I realized that while we say our job is to uncover the truth, we often end the pursuit prematurely before making sense of it for our readers.
Conventional reporting in the Philippines has had that numbing cycle: Here are some facts and here’s what opposing news subjects say and then let’s let readers decide what and who is right.
In doing so, we’re assuming without basis that readers have the tools and contextual information needed to judge and make sound decisions. If they don’t, our reportage seems to advise them, “Check the op-eds, wait for that in-depth, go to Twitter. I can’t help you further without being labeled ‘biased’.”
The fear of being accused of bias paralyzes us. What we don’t realize is such accusations are not disinterested, usually coming from a place that’s politicized (the hostile media effect). We have access to more information and are closer to the story than the general public and yet we hesitate to interpret the facts. We omit the fact-checking of claims and use euphemisms for lies lest we be perceived as partisan. Too often we skip pointing out in plain language the ill effects of a policy, the pattern of a politician’s actions or the indignity from a slur.

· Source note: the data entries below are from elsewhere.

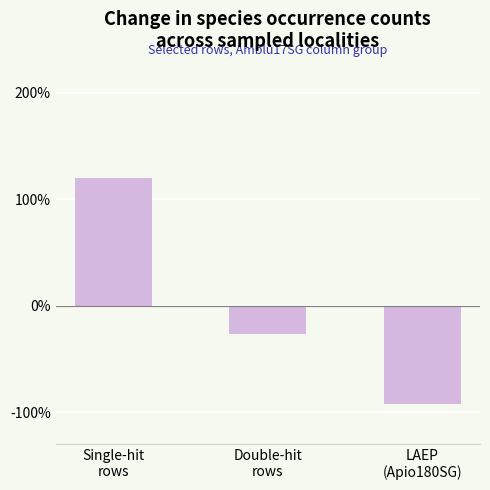

Rank the categories by value from lowest to highest.

LAEP
(Apio180SG), Double-hit
rows, Single-hit
rows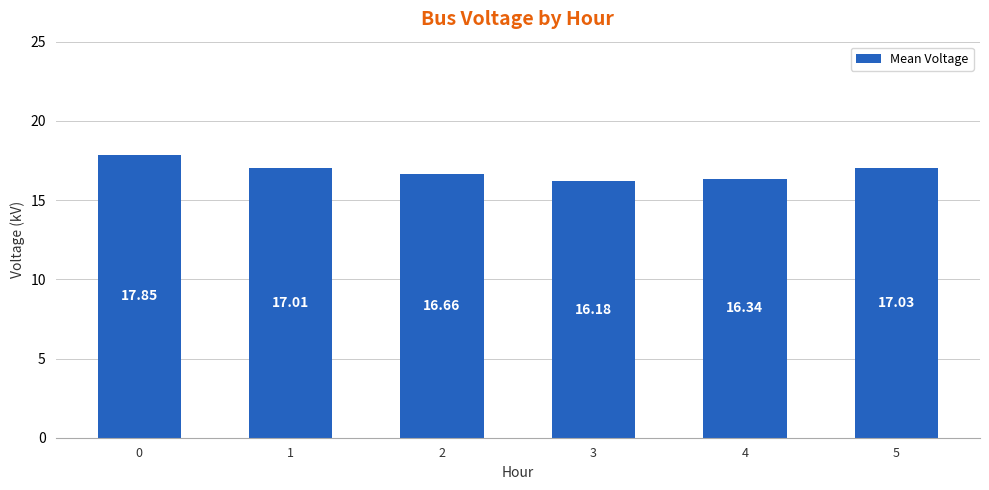

Where is the data nearest to the value 17?

1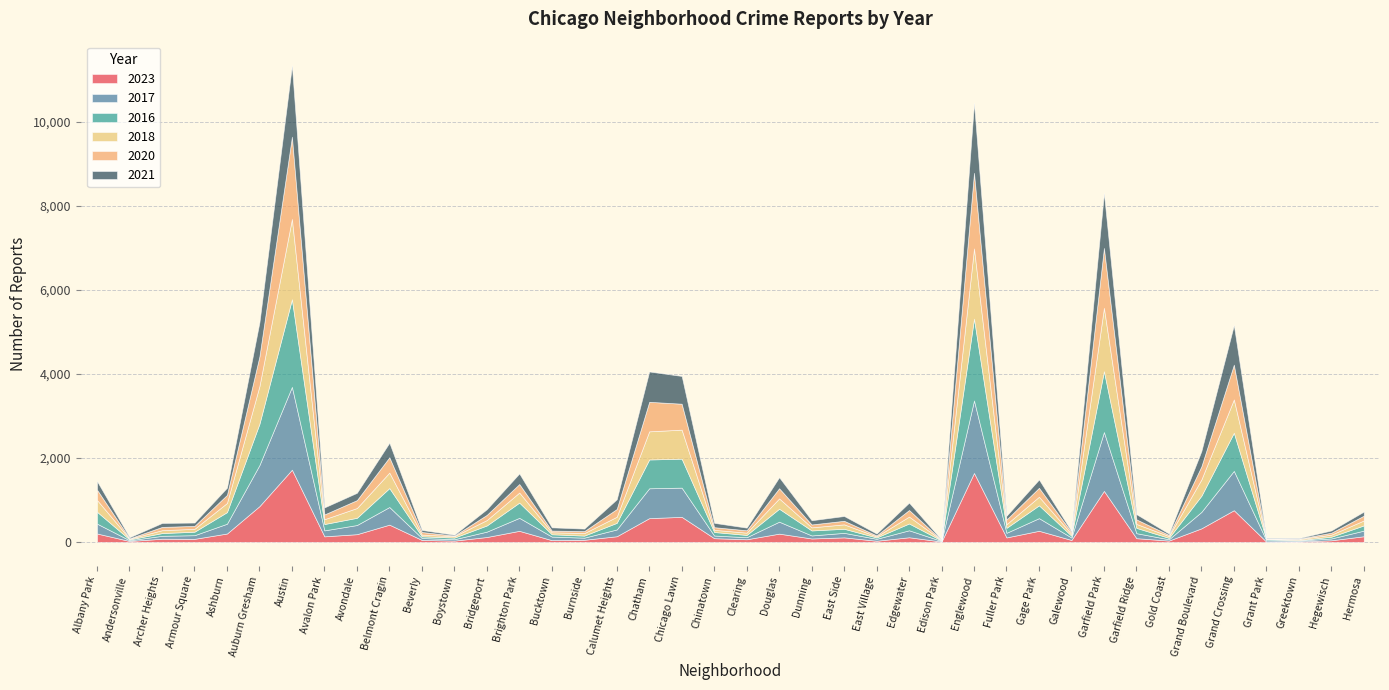

What is the average value of the 2020 series?

292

If the vague ideal of objectivity and neutrality leads to an ill-informed citizenry, then it seems to be less a virtue than a great disservice.
In this age of disinformation and under a regime of deception, it is most comfortable to be mouthpieces of mouthpieces, to hold a megaphone for officials, politicians, organizations and companies instead of flushing their words down a filter. It is time we decide who we serve, the politicians or the public.